"""

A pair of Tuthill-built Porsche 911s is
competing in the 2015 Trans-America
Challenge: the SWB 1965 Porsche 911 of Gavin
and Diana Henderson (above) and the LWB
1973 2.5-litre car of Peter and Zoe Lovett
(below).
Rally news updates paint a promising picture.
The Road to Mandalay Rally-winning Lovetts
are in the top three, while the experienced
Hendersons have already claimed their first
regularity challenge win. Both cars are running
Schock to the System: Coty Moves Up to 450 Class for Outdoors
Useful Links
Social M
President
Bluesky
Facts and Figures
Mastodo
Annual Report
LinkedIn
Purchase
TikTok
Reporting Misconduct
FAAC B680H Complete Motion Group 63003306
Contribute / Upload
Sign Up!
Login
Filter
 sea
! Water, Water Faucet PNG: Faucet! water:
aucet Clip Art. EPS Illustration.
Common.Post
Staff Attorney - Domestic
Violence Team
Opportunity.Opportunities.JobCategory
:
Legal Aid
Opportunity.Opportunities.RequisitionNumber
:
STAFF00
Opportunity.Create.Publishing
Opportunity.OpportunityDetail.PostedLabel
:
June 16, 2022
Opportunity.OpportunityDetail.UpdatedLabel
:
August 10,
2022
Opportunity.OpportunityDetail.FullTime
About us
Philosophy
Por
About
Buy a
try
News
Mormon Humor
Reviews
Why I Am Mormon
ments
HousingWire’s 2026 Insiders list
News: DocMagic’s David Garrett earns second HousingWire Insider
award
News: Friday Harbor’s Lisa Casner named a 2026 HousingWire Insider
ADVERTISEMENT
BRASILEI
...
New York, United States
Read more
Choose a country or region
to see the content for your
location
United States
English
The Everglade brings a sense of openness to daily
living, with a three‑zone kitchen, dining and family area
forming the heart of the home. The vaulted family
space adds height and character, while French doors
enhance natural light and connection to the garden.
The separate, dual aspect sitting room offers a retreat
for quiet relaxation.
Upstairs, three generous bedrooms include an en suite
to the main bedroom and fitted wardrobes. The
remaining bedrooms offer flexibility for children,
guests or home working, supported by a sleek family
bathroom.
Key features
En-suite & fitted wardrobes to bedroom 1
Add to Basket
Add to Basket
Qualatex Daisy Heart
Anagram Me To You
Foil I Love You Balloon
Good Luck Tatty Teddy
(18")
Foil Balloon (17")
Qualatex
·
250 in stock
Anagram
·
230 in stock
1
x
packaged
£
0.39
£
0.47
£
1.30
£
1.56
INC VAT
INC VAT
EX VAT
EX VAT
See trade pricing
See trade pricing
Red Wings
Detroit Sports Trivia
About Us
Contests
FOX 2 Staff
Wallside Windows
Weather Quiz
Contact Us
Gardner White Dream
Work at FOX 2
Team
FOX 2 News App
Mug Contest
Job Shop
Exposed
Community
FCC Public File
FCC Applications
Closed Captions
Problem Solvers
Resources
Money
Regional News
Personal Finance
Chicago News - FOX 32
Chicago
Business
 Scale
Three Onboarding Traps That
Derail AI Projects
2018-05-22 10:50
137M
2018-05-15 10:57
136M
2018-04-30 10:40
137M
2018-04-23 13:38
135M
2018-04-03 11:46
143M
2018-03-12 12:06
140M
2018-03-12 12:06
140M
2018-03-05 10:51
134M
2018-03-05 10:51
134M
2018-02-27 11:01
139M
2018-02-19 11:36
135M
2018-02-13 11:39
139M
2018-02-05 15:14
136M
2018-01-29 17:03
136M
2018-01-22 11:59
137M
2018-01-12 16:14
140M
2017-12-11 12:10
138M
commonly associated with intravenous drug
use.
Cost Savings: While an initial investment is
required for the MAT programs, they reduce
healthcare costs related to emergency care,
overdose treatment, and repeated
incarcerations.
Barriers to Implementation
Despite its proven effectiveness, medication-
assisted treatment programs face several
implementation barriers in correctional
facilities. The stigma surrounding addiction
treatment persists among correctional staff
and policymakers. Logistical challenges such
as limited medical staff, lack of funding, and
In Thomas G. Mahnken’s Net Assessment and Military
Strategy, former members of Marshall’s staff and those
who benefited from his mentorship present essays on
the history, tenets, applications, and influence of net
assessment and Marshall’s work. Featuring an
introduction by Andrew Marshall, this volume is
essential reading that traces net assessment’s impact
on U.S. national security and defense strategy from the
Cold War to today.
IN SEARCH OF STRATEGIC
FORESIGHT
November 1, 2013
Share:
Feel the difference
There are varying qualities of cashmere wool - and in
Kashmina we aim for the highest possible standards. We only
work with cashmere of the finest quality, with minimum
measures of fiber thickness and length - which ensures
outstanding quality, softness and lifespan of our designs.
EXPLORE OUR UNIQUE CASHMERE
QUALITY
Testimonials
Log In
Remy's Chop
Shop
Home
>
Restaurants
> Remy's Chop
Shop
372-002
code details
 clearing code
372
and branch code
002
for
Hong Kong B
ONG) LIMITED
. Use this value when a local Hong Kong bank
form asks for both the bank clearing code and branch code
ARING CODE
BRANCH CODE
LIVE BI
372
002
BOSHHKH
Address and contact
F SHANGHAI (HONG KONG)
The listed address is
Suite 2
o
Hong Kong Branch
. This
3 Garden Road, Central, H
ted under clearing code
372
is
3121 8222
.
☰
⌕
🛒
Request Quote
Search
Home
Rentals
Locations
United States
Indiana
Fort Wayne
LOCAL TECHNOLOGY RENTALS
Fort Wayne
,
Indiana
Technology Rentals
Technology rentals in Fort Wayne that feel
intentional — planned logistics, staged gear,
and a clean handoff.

"""

#### Exercise:
Rewrite everything from the start of the records down to the line containing "Opportunity.Create.Publishing", changing "Legal Aid" to "Legal Services" and leaving every other word as it is.

#### Response to the task:
A pair of Tuthill-built Porsche 911s is
competing in the 2015 Trans-America
Challenge: the SWB 1965 Porsche 911 of Gavin
and Diana Henderson (above) and the LWB
1973 2.5-litre car of Peter and Zoe Lovett
(below).
Rally news updates paint a promising picture.
The Road to Mandalay Rally-winning Lovetts
are in the top three, while the experienced
Hendersons have already claimed their first
regularity challenge win. Both cars are running
Schock to the System: Coty Moves Up to 450 Class for Outdoors
Useful Links
Social M
President
Bluesky
Facts and Figures
Mastodo
Annual Report
LinkedIn
Purchase
TikTok
Reporting Misconduct
FAAC B680H Complete Motion Group 63003306
Contribute / Upload
Sign Up!
Login
Filter
 sea
! Water, Water Faucet PNG: Faucet! water:
aucet Clip Art. EPS Illustration.
Common.Post
Staff Attorney - Domestic
Violence Team
Opportunity.Opportunities.JobCategory
:
Legal Services
Opportunity.Opportunities.RequisitionNumber
:
STAFF00
Opportunity.Create.Publishing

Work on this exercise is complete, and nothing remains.